Any idea how long she has been trying to sell it? That may be a good indicator on how much she will negotiate too.


----------



## cpieton

I found an article online that said a bike depreciates by about 50% when you walk out of the bike store, but didn't know if that was a universal assumption. The seller states that it has about 200miles (~320km) on it. So, assuming it is still in good shape and with such low milage, something around $650-700 sounds like a reasonable offer then.


----------



## tednugent

love4himies said:


> Is the used one in your size?
> 
> You could always look at the used one, take it for a spin. You'll never know which one you like the best unless you do. If the used one fit me and did indeed look like it was gently used, I would go for the used one and try to negotiate the price down a bit. BTW, Claris is a new groupset by Shimano whereas Tiagra is tried & tested.
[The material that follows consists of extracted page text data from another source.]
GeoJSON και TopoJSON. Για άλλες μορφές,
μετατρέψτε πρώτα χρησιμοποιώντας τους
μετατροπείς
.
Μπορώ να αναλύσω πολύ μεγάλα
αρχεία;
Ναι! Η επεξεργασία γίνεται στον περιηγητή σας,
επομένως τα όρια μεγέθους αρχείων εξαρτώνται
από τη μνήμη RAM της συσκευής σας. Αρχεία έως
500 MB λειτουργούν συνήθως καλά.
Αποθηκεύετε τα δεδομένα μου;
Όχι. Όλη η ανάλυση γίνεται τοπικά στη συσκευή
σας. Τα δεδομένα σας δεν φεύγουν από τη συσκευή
Claris isn't a new groupet, Shimano decided to give the 2200/2300 an alternative name.

back to the OP... as other people have said... FIT.

Is the frame appropriate for your body?

Since you're in grad school... does your college have a cycling club/team? They can be a great resource in terms of helping you buy the appropiate bike, and maybe some training also.


----------



## cpieton

Thank you all for your advice. My school did have a cycling team, but it's no longer active unfortunately. Since the used bike is the correct size I would prefer to go that route if possible, especially for my first bike. I was able to negotiate a much better price, and have arranged to see the bike tomorrow. Assuming everything checks out, I should have a great "new" bike.


----------



## love4himies

If it does check out, I think you are making the right choice! I think you will like the components on it better than the new.


GOOD LUCK! and we need pics of what ever bike you choose.


----------